Forum Discussion

peter_booth_716's avatar
peter_booth_716
Icon for Nimbostratus rankNimbostratus
Aug 14, 2012

Why isnt Active/Active the norm?

I'm a technologist who admits to having some strong technical prejudices-

 

 

- I hate slow applications and websites ... which is why I choose to work in performance

 

- I prefer vendors who nurture open customer discussions (as F5 does)

 

- I prefer open source to commercial software (unless the commercial is demonstrably better)

 

- I bristle at the idea of "enterprise vendors" having seen too much shelfware and wasted dollars when people spend "Other People's Money"

 

- I hate seeing hardware thats under-utilized having seen how it makes it harder to build snappy, fast systems.

 

 

 

and, in general, I hate Active/Standby configurations, because I don't like seeing hardware sitting "idle" and I mistrust that Standby systems will work unless I see them working.

 

 

 

All that said, I've become a fan of F5 after having worked with many other hardware and software load balancers in the past.
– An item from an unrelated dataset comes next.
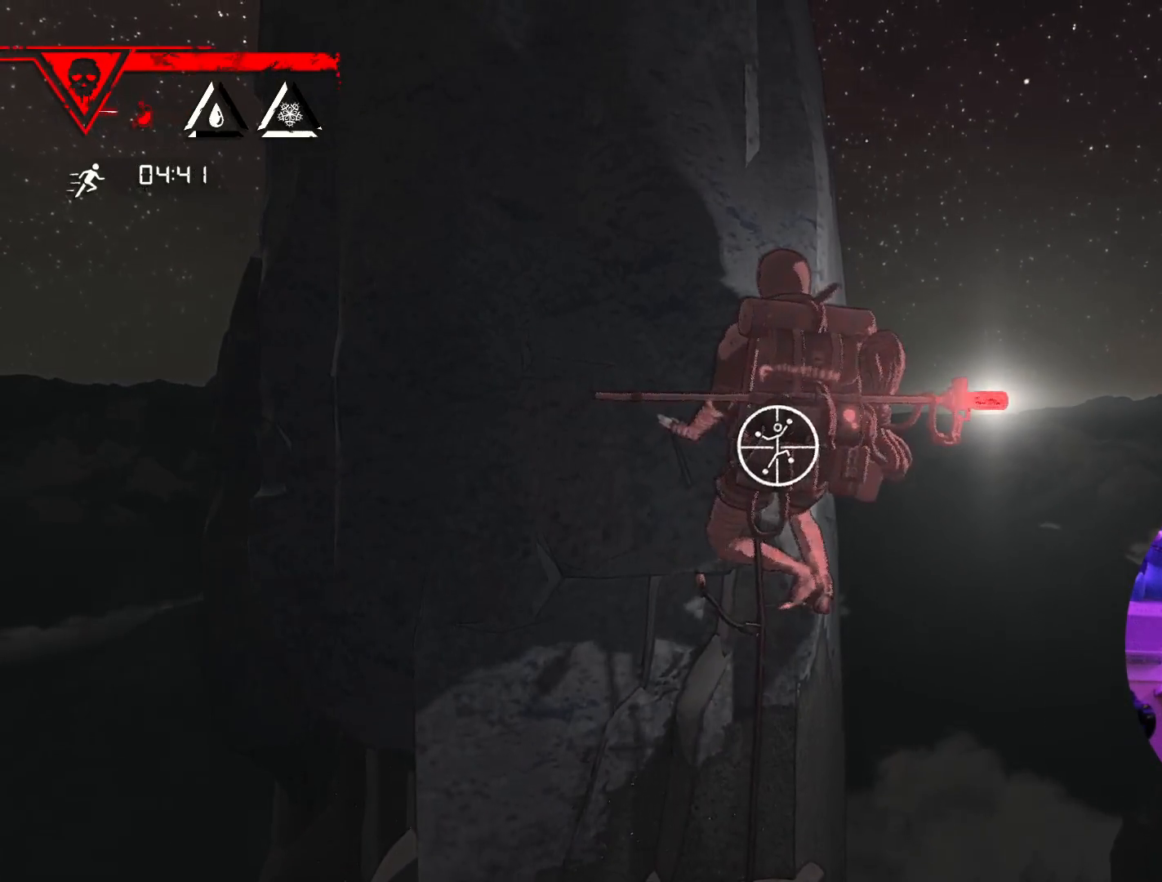
{"dt_ms": 500, "buttons": ["R1"], "left_stick": "center", "right_stick": "down-left"}
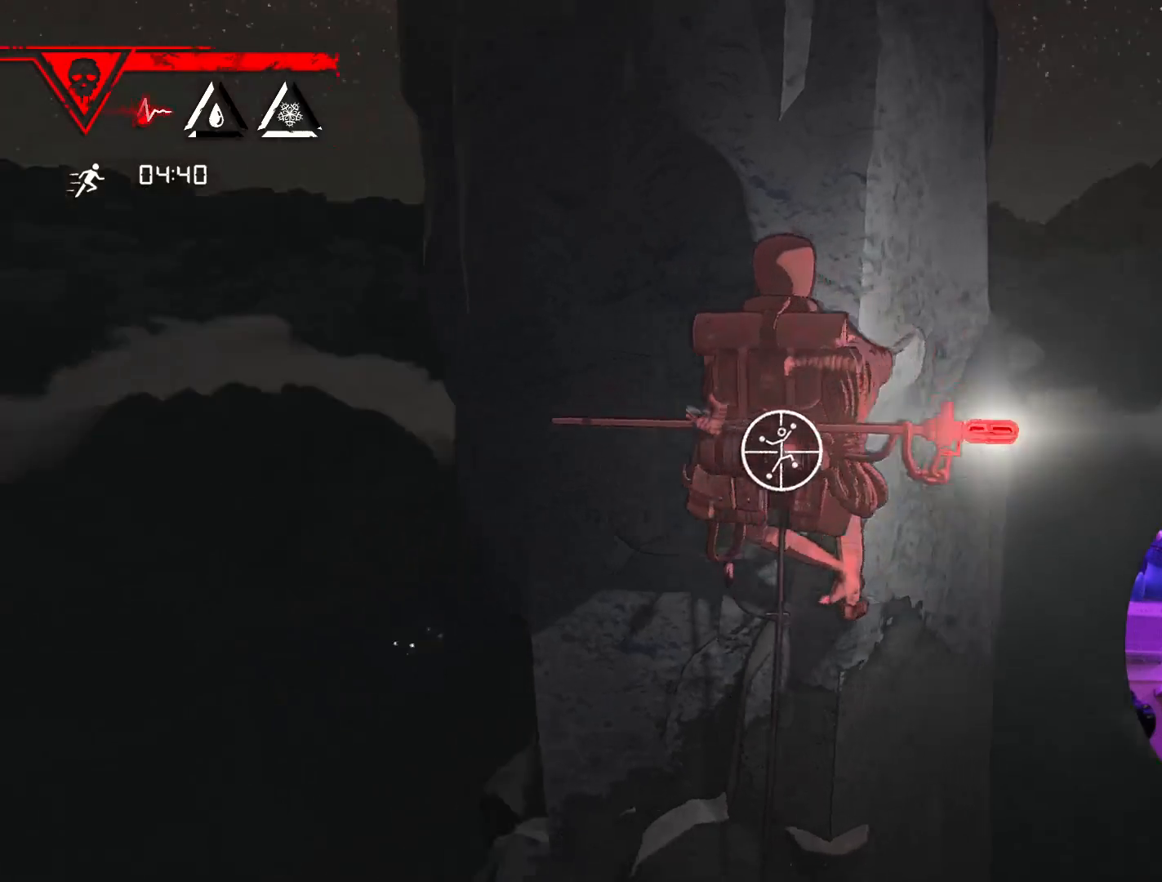
{"dt_ms": 500, "buttons": ["R1"], "left_stick": "center", "right_stick": "center", "events": [[233, "right_stick", "left"], [450, "right_stick", "center"]]}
But one question stumps me:

 

 

 

why is the most common LTM configuration active/standby and not dual active?

 

 

 

Peter

 

  • Hi Peter,

     

     

    The major drawback of active-active is that you risk overloading both units past 50% and then having a complete failure if one unit goes down.

     

     

    F5 has added support for device service clustering in v11. This allows you to cluster up to 8 devices (currently, with higher counts targeted) and run groups of VIPs on a single unit. This allows you to achieve higher overall device utilization.

     

     

     

    Release Note: BIG-IP LTM and TMOS version 11.0.0

     

    https://support.f5.com/kb/en-us/products/big-ip_ltm/releasenotes/product/relnote_11_0_0_ltm.htmlltm_rn_1100_new

     

     

    Device Service Clustering

     

     

    In this release, the Traffic Management Operation System (TMOS) within the BIG-IP system includes an underlying architecture that allows you to create an N+1 redundant system configuration, known as device service clustering (DSC). This redundant system architecture provides both synchronization of multiple BIG-IP configuration data and high availability at user-defined levels of granularity.

     

     

     

    Aaron
  • Hi Peter, Aaron,

     

     

    Fresh from the LTM course and we have just implemented F5 in our network. We are running active/active with traffic profiles so we can manipulate the primary route of traffic to the right site, as we also have active/active data centres.

     

     

    We are harldly running anything through thiese boxes yet but the memory allocation is 32%. Does the 50% threshold for active/active implementations apply to memory or just CPU?

     

     

    What parameters do you think we should check to ensure our failover is within limits?
  • The short answer is that all of this is currently changing. Aaron's answer (the first line) is spot on for most environments. In a 10.x world, you could run both active / active, and with VS creep over the years, you would reach a point where the boxes could not fail over for one another in terms of traffic load. In 11.x, with device clustering, you can run active / active / passive. Or active / active / active / passive / passive (you get the point) - As Aaron pointed out.

     

     

    I have set up a few active / active configurations. Most were on VIPRIONs, and running vCMP, but that's beside the point. What I am looking for in the future is clustering between physical and virtual hosts which, IMHO, would be very cool, and something that folks ask about all the time.

     

     

    CPU, memory, throughput, SSL transactions per second - These are the limiting factors you run into when running active / active. Keep this in mind, and remember - PLAN IT OUT FOR FUTURE GROWTH!!!!
  • About the memory datapoint of 32%. My limited experience suggests that there's nothing to be concerned about there ...

     

     

    We have a dev/QA LTM that gets almost zero traffic, under 2% CPU utilization, and currently has 27% memory utilization.

     

    For me, that makes it a non-issue.

     

     

    Perhaps the memory datum is similar to memory usage in Linux or Solaris, where "free" memory is held by a "free list" or buffer pool, because that performs better than "really" freeing memory?